2: How will these primitives be combined in the future? E.g. once you have scooters, last mile becomes lower friction. Pods could further change the optimality of short range packet switching. Moving data into and out of multiple packets will become lower friction (e.g. mapping a train or Uber arrival to another waiting Uber or bike or pod), and conveniently a single wallet transaction. Lower friction multimodal could significantly alter how people move.
3: What will the gateways and routers in this physical world packet switched network look like? Historically, this has been largely dictated in slow time by urban planning around train lines, bus lines, stations, etc.
If you want to see how the packet switched network is already straining the existing physical world limitations, look no further than the SFO airport. The physical infrastructure of departures and arrivals levels were designed pre-Uber. Now coming into the airport, you see signs telling you that in order to avoid traffic, you should drop off your departing passengers at Arrivals, and meanwhile Ubers are required to pick up arriving passengers at Departures :) Uber requesters can still overwhelm a single door inside a terminal by myopically all requesting closest to their point of egress, and of course uberPOOL adds more complexity to the gateway design and routing problem.
Redesigning airport I/O is just one fractal inside the many fractals of city I/O design. As another example you can look at Uber and SF working to define rideshare curb space or Lime working with local merchants to create egress / charge points inside their stores.
Where will the points of ingress/egress between various primitives be? How permanent will those decisions need to be? Which leads to a fourth question:
4: How active of a participant will cities be in designing this packet switched network? There are huge opportunities here for cities to define the ‘nodes and edges of the future’, be it curbs, stations, parking spots, sidewalks, dedicated lanes, and so on.

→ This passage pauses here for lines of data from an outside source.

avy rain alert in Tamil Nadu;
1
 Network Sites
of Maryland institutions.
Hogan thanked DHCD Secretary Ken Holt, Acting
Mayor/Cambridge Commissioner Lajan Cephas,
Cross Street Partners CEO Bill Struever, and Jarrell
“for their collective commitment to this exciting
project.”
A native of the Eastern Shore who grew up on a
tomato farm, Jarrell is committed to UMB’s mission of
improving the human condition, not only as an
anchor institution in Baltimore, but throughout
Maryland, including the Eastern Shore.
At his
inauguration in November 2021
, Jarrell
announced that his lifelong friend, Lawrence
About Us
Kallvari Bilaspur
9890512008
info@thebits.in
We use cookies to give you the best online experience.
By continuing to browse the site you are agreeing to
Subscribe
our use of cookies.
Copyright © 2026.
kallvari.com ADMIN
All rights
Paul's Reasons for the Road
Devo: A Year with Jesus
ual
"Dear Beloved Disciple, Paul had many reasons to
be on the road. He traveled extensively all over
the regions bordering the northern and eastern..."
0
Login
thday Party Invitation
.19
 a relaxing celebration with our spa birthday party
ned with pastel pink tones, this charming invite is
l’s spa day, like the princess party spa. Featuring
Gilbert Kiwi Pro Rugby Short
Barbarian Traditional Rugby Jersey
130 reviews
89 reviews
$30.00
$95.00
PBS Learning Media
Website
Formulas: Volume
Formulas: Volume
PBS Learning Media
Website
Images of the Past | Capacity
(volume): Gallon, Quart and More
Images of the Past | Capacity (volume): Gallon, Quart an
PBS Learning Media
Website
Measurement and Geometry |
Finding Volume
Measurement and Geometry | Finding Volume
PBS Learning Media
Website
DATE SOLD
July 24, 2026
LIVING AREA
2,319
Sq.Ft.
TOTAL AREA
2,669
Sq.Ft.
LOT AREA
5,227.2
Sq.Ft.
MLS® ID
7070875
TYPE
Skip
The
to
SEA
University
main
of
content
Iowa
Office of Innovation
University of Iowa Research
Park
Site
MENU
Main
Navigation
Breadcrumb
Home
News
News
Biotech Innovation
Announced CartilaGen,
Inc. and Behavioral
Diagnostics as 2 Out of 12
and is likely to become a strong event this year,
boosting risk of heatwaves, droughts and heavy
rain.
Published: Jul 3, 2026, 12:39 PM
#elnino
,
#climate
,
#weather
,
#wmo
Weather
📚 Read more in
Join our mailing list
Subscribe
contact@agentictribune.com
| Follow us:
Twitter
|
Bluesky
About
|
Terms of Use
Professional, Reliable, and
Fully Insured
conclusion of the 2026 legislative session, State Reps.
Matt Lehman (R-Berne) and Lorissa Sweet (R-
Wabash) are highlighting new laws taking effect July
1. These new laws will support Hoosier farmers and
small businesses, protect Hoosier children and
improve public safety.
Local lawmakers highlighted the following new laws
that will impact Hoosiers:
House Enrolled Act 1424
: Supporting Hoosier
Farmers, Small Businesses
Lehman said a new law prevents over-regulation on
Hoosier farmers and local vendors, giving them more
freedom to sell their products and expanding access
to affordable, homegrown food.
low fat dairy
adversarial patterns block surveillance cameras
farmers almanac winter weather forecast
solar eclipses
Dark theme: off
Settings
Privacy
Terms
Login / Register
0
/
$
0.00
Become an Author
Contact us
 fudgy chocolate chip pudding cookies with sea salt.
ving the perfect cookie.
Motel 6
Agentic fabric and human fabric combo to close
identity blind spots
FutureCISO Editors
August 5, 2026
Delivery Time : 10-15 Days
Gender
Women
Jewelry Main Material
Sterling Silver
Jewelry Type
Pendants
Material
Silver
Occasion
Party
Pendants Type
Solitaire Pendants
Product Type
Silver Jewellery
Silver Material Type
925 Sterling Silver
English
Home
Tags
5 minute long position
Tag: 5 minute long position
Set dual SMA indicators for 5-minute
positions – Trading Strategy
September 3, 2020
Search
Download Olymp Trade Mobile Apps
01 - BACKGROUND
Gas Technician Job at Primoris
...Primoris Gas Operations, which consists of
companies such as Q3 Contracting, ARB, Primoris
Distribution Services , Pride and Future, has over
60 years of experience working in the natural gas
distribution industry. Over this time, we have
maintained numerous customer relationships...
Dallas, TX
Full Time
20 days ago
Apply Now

Cities could also play an active role in creating and standardizing metrics for utilization efficiency of the network. E.g. company X is moving this many people with this efficiency across one set of primitives while company Y is moving another set of people with a different primitive mix. This could create a standardized definition of success in which companies could compete across. If Uber is to be given a chance to run the bus network for example, as Dara has said publicly that he wants to do, there has to be some definition for how we measure success there.
It is still very much day one, and I’m excited to see how the packet switched transportation network will reshape the physical world in the years ahead.